Midnight services were conducted in four relief camps in Kandhamal, the prelate added. He said Several priests from the archdiocese, guest priests from outside Orissa and some human rights activists spent their Christmas in the camps, and pastors from other denominations joined the services.

Father Joseph Philip, director of Caritas Regional Forum in Orissa, who conducted the service in the Tikabali refugee camp, confirmed the Christmas celebration was peaceful. The Kandhamal collector, the top government official in the district, opened a cultural program staged by the camp residents, he added.

In some places, the government provided camp residents with new clothes while the archdiocese supplied them with chicken curry and cakes, Father Philip reported.

B.D. Das of the Church of North India, a union of Protestant Churches, told UCA News he had contacted 121 Church workers in Orissa during Christmas. Everywhere, people reported that they had peaceful midnight services, said the lawyer, who is based in Cuttack, 20 kilometers north of Bhubaneswar.

Das pointed out that the government had provided "tight security" for services on Christmas Eve and Christmas morning at churches in the state, including about 30 in Kandhamal. He spoke of "prayers, singing and dancing in Kandhamal and elsewhere in Orissa."

A week ahead of Christmas, the administration deployed 7,700 members of the federal Central Reserve Police Force and Rapid Action Force, along with 200,000 state police personnel, to guard Christian villages and churches.

On Christmas Day, the federal government provided a helicopter to patrol Kandhamal and Sambalpur, another tribal-dominated district also affected by the anti-Christian violence.

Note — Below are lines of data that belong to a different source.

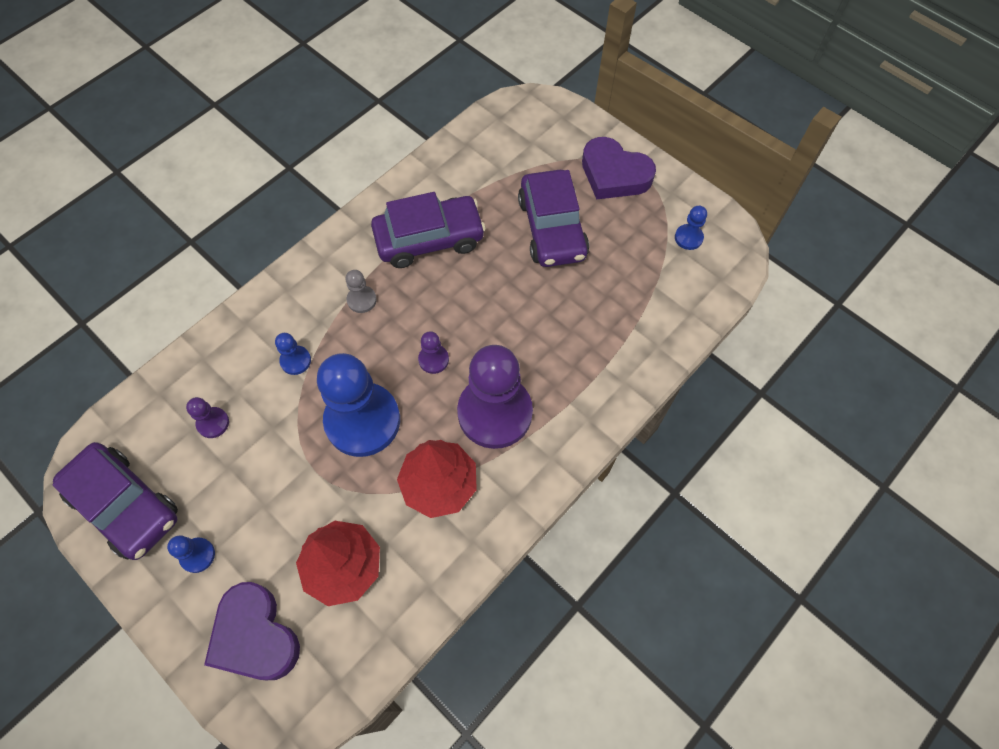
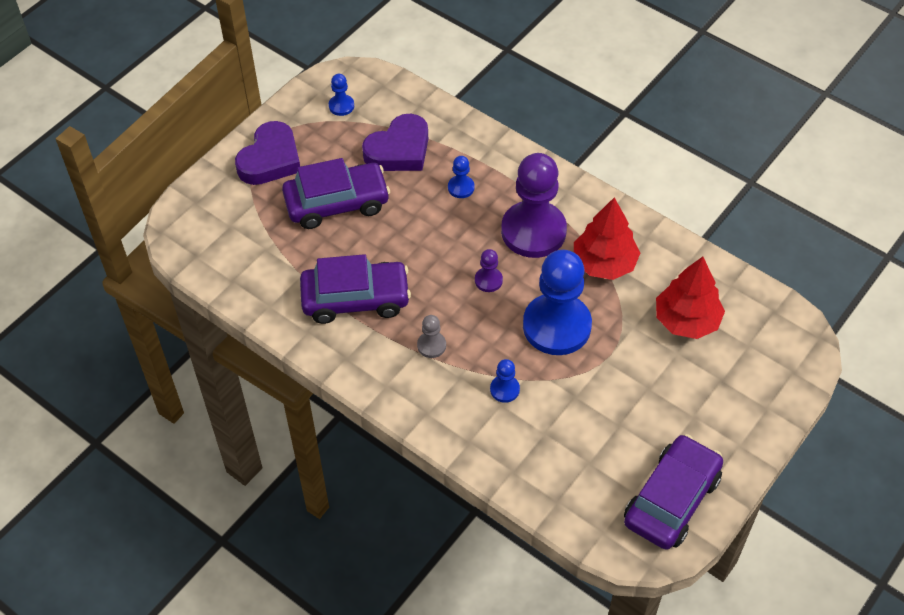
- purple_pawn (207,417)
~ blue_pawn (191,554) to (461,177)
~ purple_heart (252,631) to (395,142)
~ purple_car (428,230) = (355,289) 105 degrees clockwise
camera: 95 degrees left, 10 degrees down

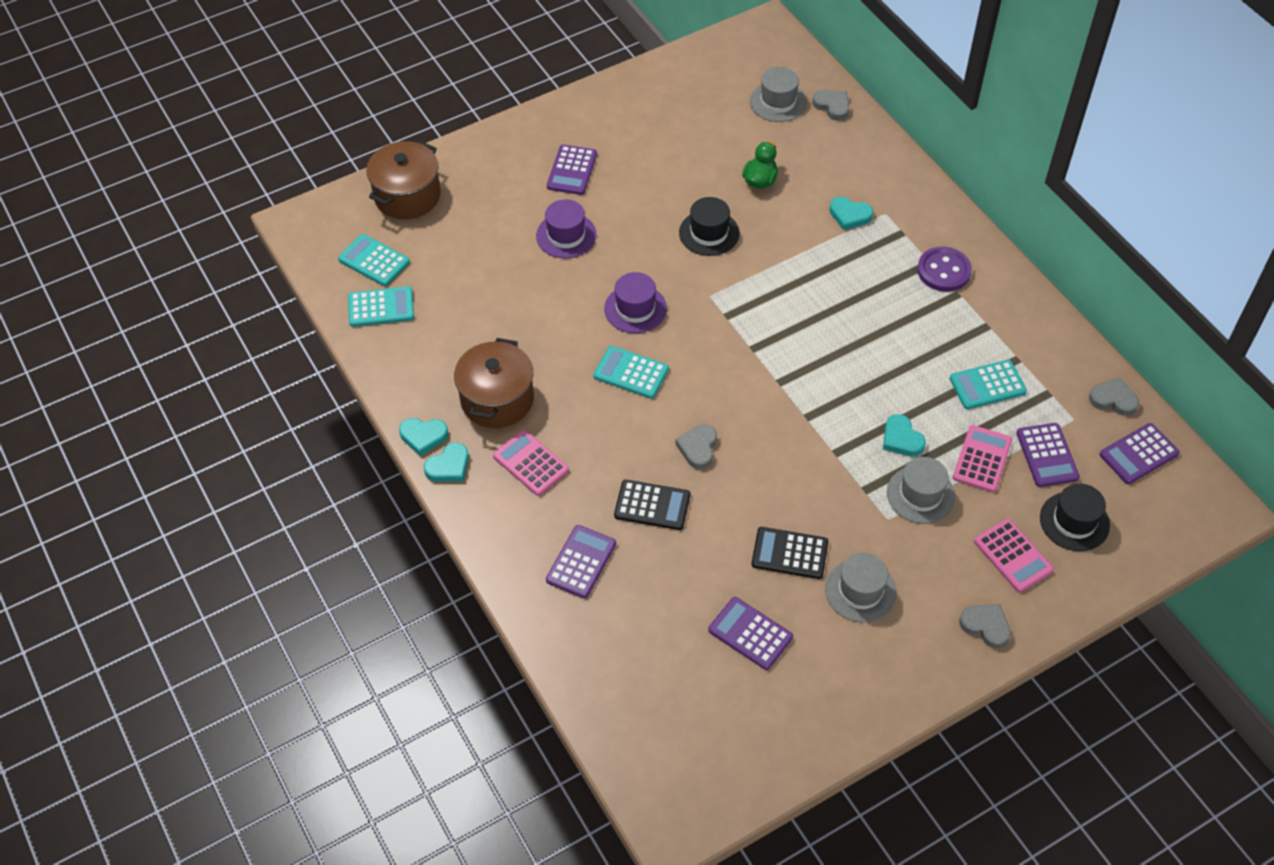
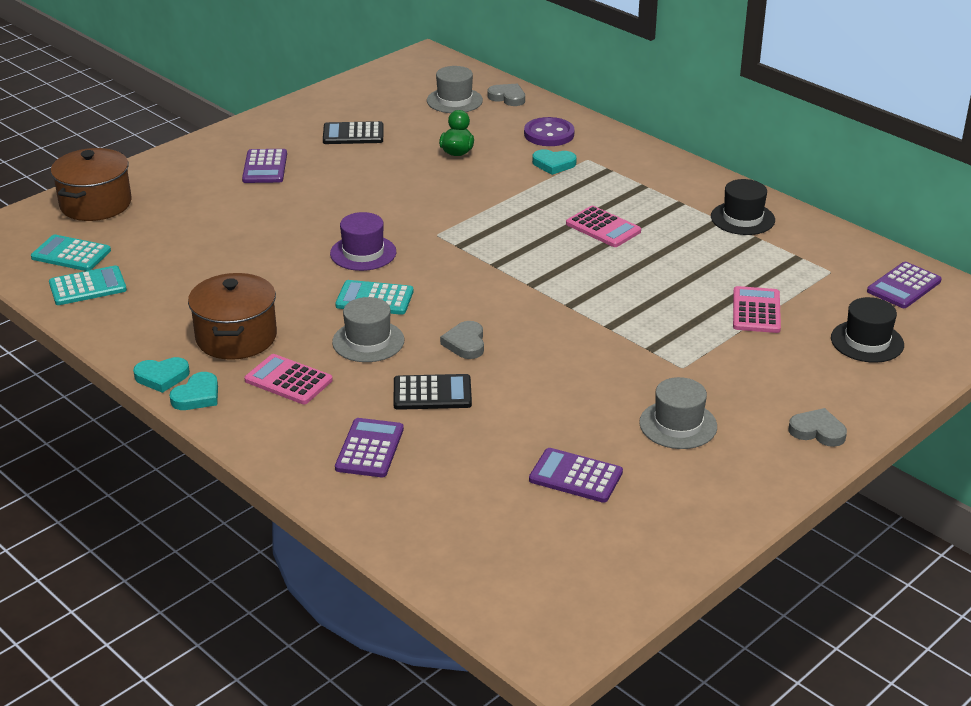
- purple_hat (566,228)
- turquoise_heart (904,435)
- turquoise_calculator (988,384)
- purple_calculator (1048,455)
- grey_heart (1114,396)
~ black_hat (709,226) to (743,207)
~ black_calculator (790,553) to (353,132)
~ grey_hat (921,490) to (368,329)
~ purple_button (944,269) to (549,131)
~ pink_calculator (1014,555) to (603,226)
camera: 15 degrees left, 20 degrees down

Local media reported that some people set up roadblocks at three places in Kandhamal, but security forces cleared these roads immediately. Reports also said police arrested one person near Raikia, a major town in the district.

Meanwhile, Archbishop Cheenath has urged the federal and state governments to maintain the same level of security for Christians until the general election scheduled for May 2009.